Neil Dunbar wrote:
On 4 Mar 2010, at 10:03, Ryan Steele wrote:
Howard Chu wrote:
Ryan Steele wrote:
Hey folks,
In order to provide stability to my OpenLDAP clients in the event of a network outage, I would like to implement some client-side caching. I've done some research, and have concluded that nscd is evil and should be avoided at all costs,
It's not necesarily evil, it just doesn't work...
Damn straight it doesn't work. I end up shooting it in the face wherever I can. For some reason, SLES seems to be particularly good at breaking things, IME. Debian/Ubuntu and RHEL/CentOS seem to be more forgiving - slightly.
Anyway - I've also been hacking out a caching proxy config for our enterprise directory, so for what it's worth, this is it. It's by no means optimised - so feel free to hack it to pieces.

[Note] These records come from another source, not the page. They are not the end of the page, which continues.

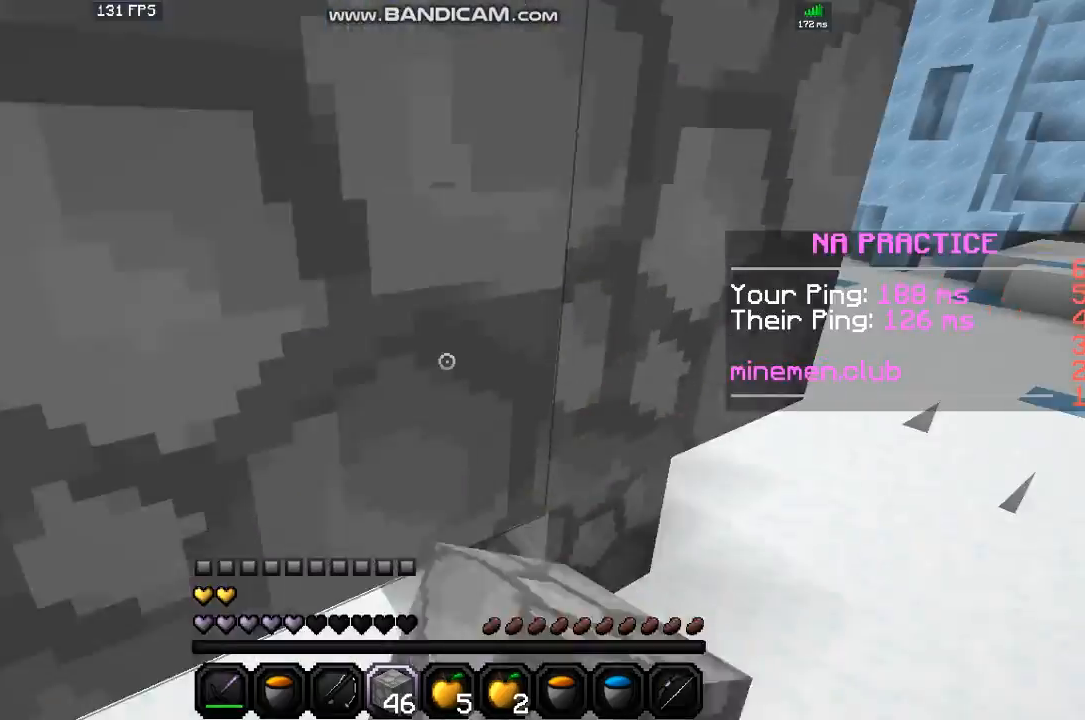
{"keys": [], "mouse": [], "events": []}
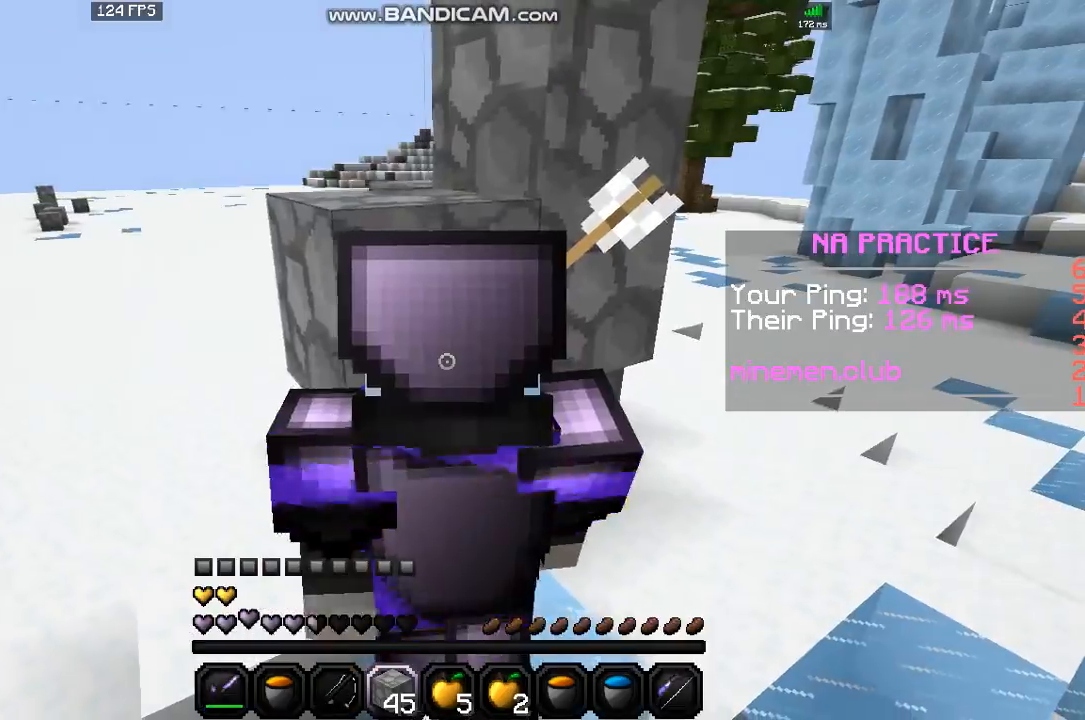
{"keys": ["left"], "mouse": [], "events": [[267, "left", "down"]]}
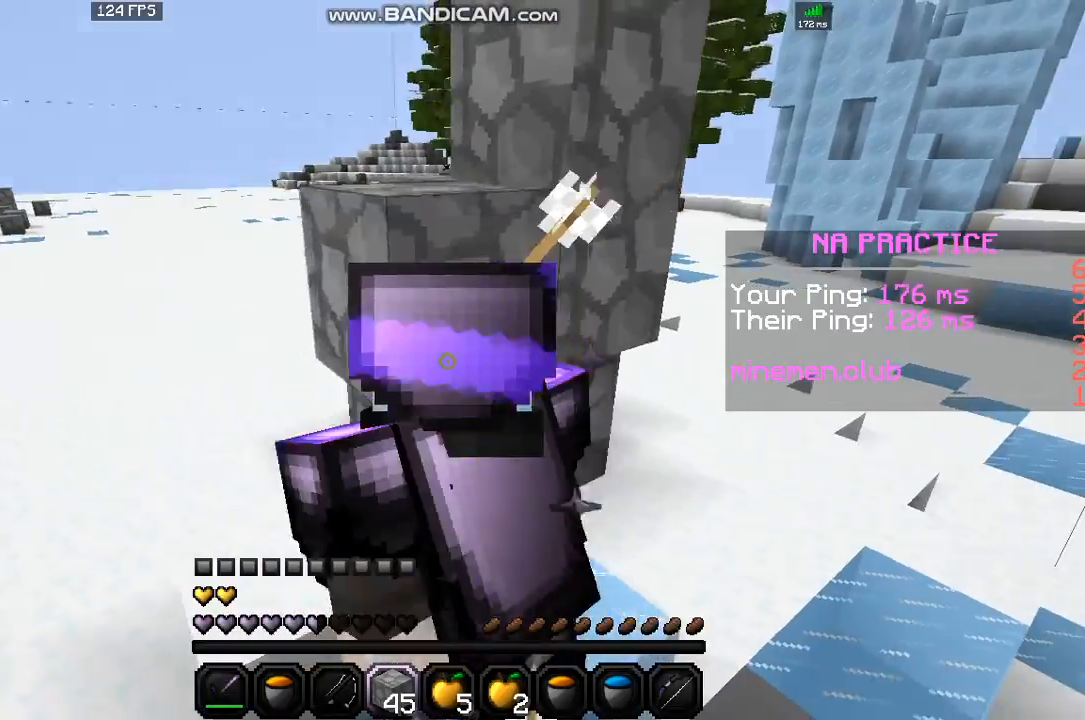
{"keys": ["left"], "mouse": [], "events": [[167, "left", "up"], [267, "left", "down"]]}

And while nssov is really cute, since it exists in the same process space as slapd, it doesn't end up triggering the pcache, which does gets fired upon incoming LDAP requests from an external process (nslcd). It's probably that I just suck, and didn't configure slapd quite right, but that's why I ended up still using nslcd and slapd on the same box.
Hm, you probably have them configured in the wrong order. I specifically designed nssov and pcache to work together, and they do.
On the plus side, this works quite well for laptop configurations which have partial connectivity. Mind you, when I mentioned having enterprise credentialing on personal laptops to my colleagues, the response was ... less than enthusiastic.